Powerful collectives have misused their leverage to corrupt the political process and the system to which they promised to honorably serve. Taxpayers are expected to surrender our livelihoods so to fund the insatiable living standards of unionized oligarchs. The common man is without representation in this fight because those we elect to promote the general welfare are eventually bought or compromised by public union skullduggery. Union leaders, and their willing accomplices in the press, propagate graft and corruption, so to purchase legislative fiat from elected officials--those whom we employ to uphold the common good. Until recently, the cabal of fraud went unchallenged because public unions solidified an unseemly marriage to unelected bureaucrats--our overpaid public paper shufflers, whom through misguided statute hold unilateral power over the purse (Commission on Industrial Relations--the CIR).

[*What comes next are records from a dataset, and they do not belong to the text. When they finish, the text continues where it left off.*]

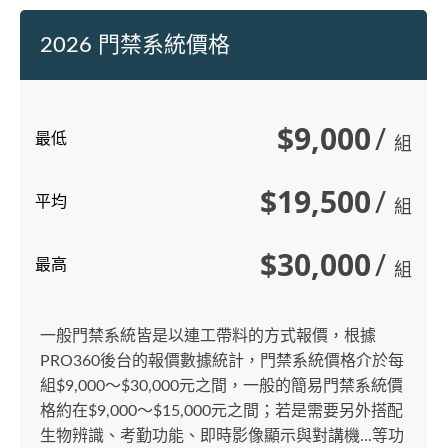
2026 門禁系統價格
$9,000
/
最低
組
$19,500
/
平均
組
$30,000
/
最高
組
一般門禁系統皆是以連工帶料的方式報價，根據
PRO360後台的報價數據統計，門禁系統價格介於每
組$9,000～$30,000元之間，一般的簡易門禁系統價
格約在$9,000～$15,000元之間；若是需要另外搭配
生物辨識、考勤功能、即時影像顯示與對講機...等功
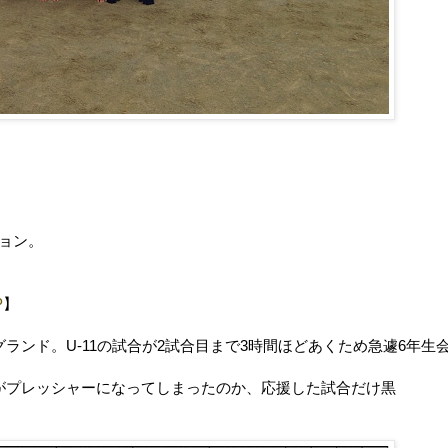
ョン。
P
】
ランド。U-11の試合が2試合目まで3時間ほどあくため急遽6年生
がプレッシャーになってしまったのか、応援した試合だけ黒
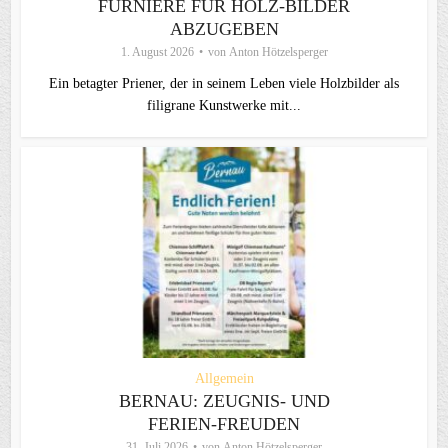
FURNIERE FÜR HOLZ-BILDER
ABZUGEBEN
1. August 2026
von
Anton Hötzelsperger
Ein betagter Priener, der in seinem Leben viele Holzbilder als
filigrane Kunstwerke mit...
Allgemein
BERNAU: ZEUGNIS- UND
FERIEN-FREUDEN
31. Juli 2026
von
Anton Hötzelsperger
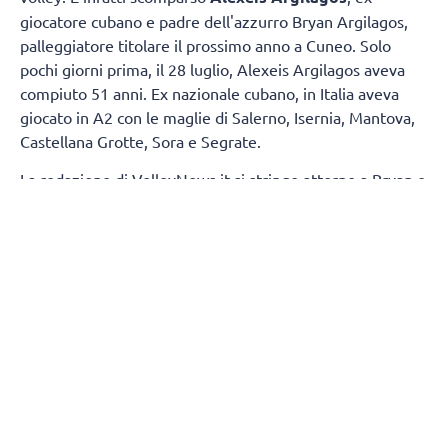
giocatore cubano e padre dell'azzurro Bryan Argilagos,
palleggiatore titolare il prossimo anno a Cuneo. Solo
pochi giorni prima, il 28 luglio, Alexeis Argilagos aveva
compiuto 51 anni. Ex nazionale cubano, in Italia aveva
giocato in A2 con le maglie di Salerno, Isernia, Mantova,
Castellana Grotte, Sora e Segrate.
La redazione di VolleyNews.it si stringe attorno a Bryan e
la sua famiglia.
SEGUICI
SUI
SOCIAL
@socialvolleynews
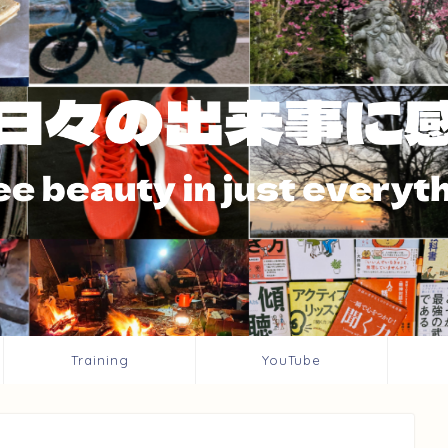
Training
YouTube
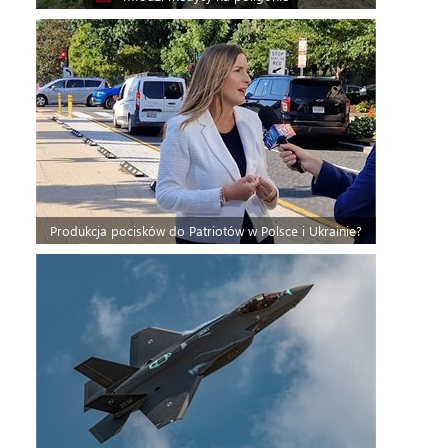
Produkcja pocisków do Patriotów w Polsce i Ukrainie?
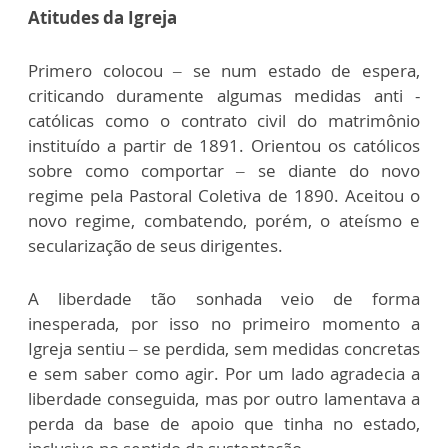
Atitudes da Igreja
Primero colocou – se num estado de espera,
criticando duramente algumas medidas anti -
católicas como o contrato civil do matrimônio
instituído a partir de 1891. Orientou os católicos
sobre como comportar – se diante do novo
regime pela Pastoral Coletiva de 1890. Aceitou o
novo regime, combatendo, porém, o ateísmo e
secularização de seus dirigentes.
A liberdade tão sonhada veio de forma
inesperada, por isso no primeiro momento a
Igreja sentiu – se perdida, sem medidas concretas
e sem saber como agir. Por um lado agradecia a
liberdade conseguida, mas por outro lamentava a
perda da base de apoio que tinha no estado,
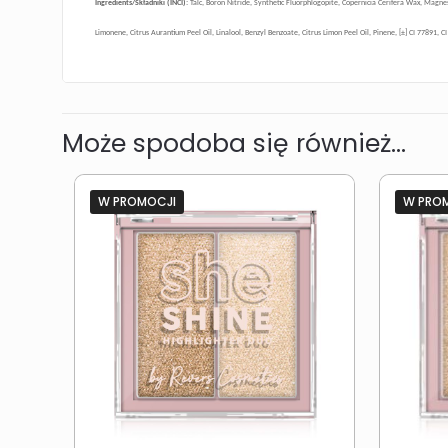
Ingredients/Składniki (INCI):
Talc, Boron Nitride, Synthetic Fluorphlogopite, Copernicia Cerifera Wax, Magn
Limonene, Citrus Aurantium Peel Oil, Linalool, Benzyl Benzoate, Citrus Limon Peel Oil, Pinene, [±] CI 77891, C
Może spodoba się również…
W PROMOCJI
W PRO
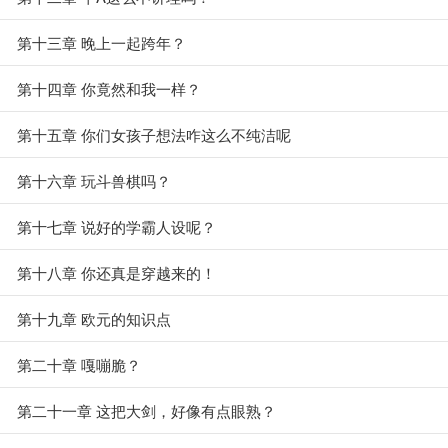
第十三章 晚上一起跨年？
第十四章 你竟然和我一样？
第十五章 你们女孩子想法咋这么不纯洁呢
第十六章 玩斗兽棋吗？
第十七章 说好的学霸人设呢？
第十八章 你还真是穿越来的！
第十九章 欧元的知识点
第二十章 嘎嘣脆？
第二十一章 这把大剑，好像有点眼熟？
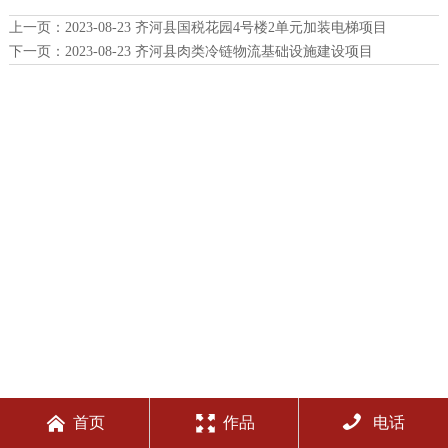
上一页：
2023-08-23 齐河县国税花园4号楼2单元加装电梯项目
下一页：
2023-08-23 齐河县肉类冷链物流基础设施建设项目



首页
作品
电话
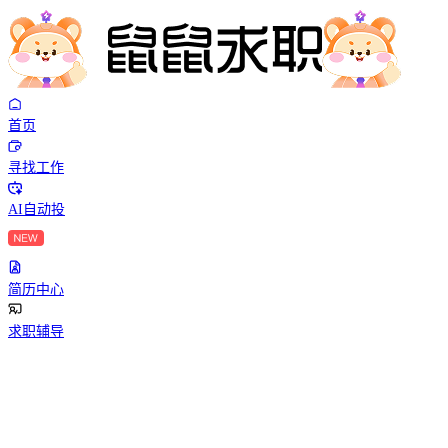
首页
寻找工作
AI自动投
简历中心
求职辅导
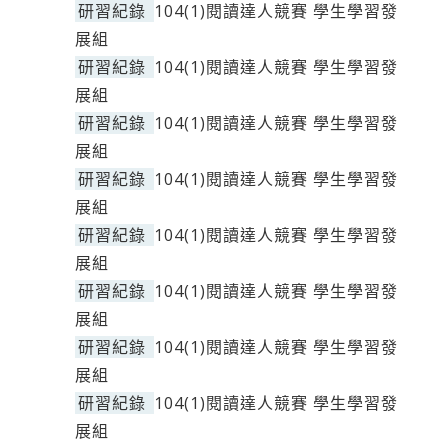
研習紀錄
104(1)閱讀達人競賽 學生學習發
展組
研習紀錄
104(1)閱讀達人競賽 學生學習發
展組
研習紀錄
104(1)閱讀達人競賽 學生學習發
展組
研習紀錄
104(1)閱讀達人競賽 學生學習發
展組
研習紀錄
104(1)閱讀達人競賽 學生學習發
展組
研習紀錄
104(1)閱讀達人競賽 學生學習發
展組
研習紀錄
104(1)閱讀達人競賽 學生學習發
展組
研習紀錄
104(1)閱讀達人競賽 學生學習發
展組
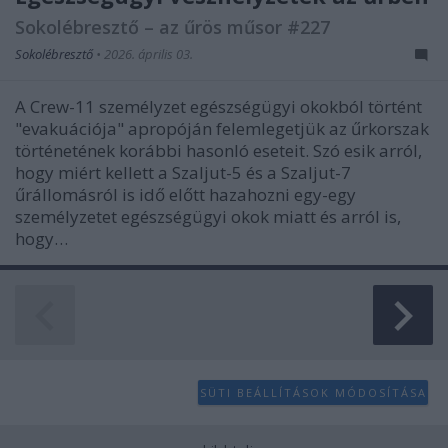
Sokolébresztő – az űrös műsor #227
Sokolébresztő
•
2026. április 03.
A Crew-11 személyzet egészségügyi okokból történt
"evakuációja" apropóján felemlegetjük az űrkorszak
történetének korábbi hasonló eseteit. Szó esik arról,
hogy miért kellett a Szaljut-5 és a Szaljut-7
űrállomásról is idő előtt hazahozni egy-egy
személyzetet egészségügyi okok miatt és arról is,
hogy…
SÜTI BEÁLLÍTÁSOK MÓDOSÍTÁSA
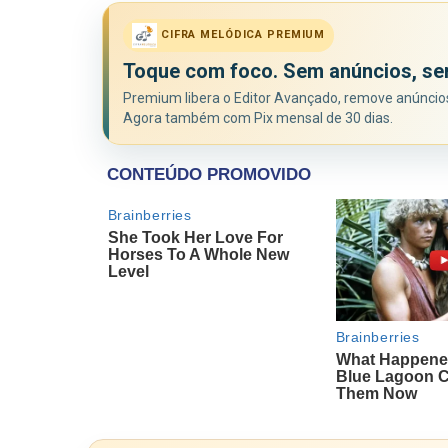
CIFRA MELÓDICA PREMIUM
Toque com foco. Sem anúncios, se
Premium libera o Editor Avançado, remove anúncios 
Agora também com Pix mensal de 30 dias.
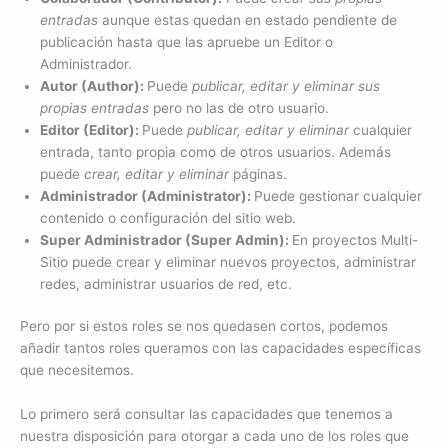
entradas
aunque estas quedan en estado pendiente de
publicación hasta que las apruebe un Editor o
Administrador.
Autor (Author):
Puede
publicar, editar y eliminar sus
propias entradas
pero no las de otro usuario.
Editor (Editor):
Puede
publicar, editar y eliminar
cualquier
entrada, tanto propia como de otros usuarios. Además
puede
crear, editar y eliminar
páginas.
Administrador (Administrator):
Puede gestionar cualquier
contenido o configuración del sitio web.
Super Administrador (Super Admin):
En proyectos Multi-
Sitio puede crear y eliminar nuevos proyectos, administrar
redes, administrar usuarios de red, etc.
Pero por si estos roles se nos quedasen cortos, podemos
añadir tantos roles queramos con las capacidades específicas
que necesitemos.
Lo primero será consultar las capacidades que tenemos a
nuestra disposición para otorgar a cada uno de los roles que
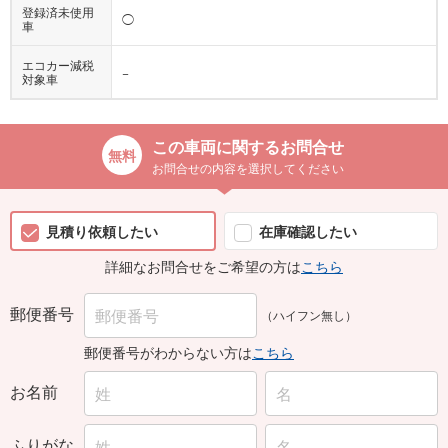
登録済未使用
◯
車
エコカー減税
−
対象車
この車両に関するお問合せ
お問合せの内容を選択してください
見積り依頼したい
在庫確認したい
詳細なお問合せをご希望の方は
こちら
郵便番号
（ハイフン無し）
郵便番号がわからない方は
こちら
お名前
ふりがな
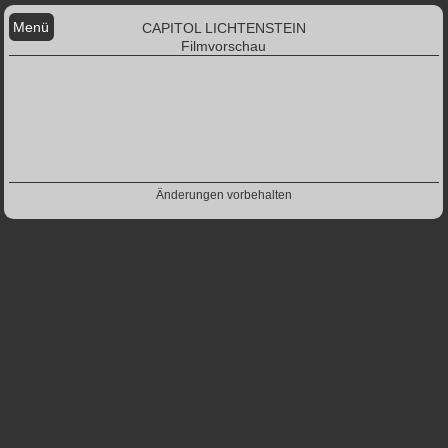
Menü
CAPITOL LICHTENSTEIN
Filmvorschau
Änderungen vorbehalten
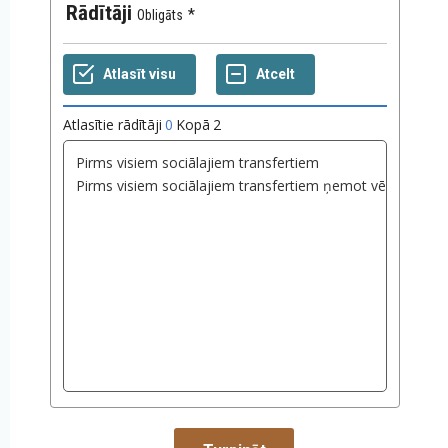
Rādītāji
Obligāts
Atlasītie rādītāji
0
Kopā
2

Unfettered union power rides roughshod over our republican form of government at all levels, and the taxpayer is expected to submit. Newsflash -- this is not an Islamic theocracy and 'We the People' will not surrender our livelihoods to a caliphate of public-sector terrorists. Every union member, who demonstrated in Wisconsin and elsewhere for "the cause" was cognizant of its nefarious goal to commit extortion against the public treasury and 'We the People.' Each participated to act as a means to an end, and did so without regard for the general welfare of the community--to wit: those of us who are the employers of these public "servants" were told to go to Hell. Does this sound familiar, McCook?
Somewhere along the way, public servants abandoned the altruistic creed to which they presumably felt called to serve; and the prize made more attractive through pride and ego became not a servant's heart, but rather the cult of personality and spirit of avarice. Greed is the true motivator behind this unhinged cacophony for collective bargaining rights within the public sector. The Devil is always waiting in the wings to satisfy the insatiable egos of unprincipled fools, those who dream big and act small. Let us hope that the sitting members of Nebraska's Business and Labor Committee, and those citizens who serve on the McCook City Council, possess better judgment then the protesting public-sector fools in Wisconsin. Time is short; the Nebraska Unicameral has rightly curtailed state spending ... Et tu, McCook?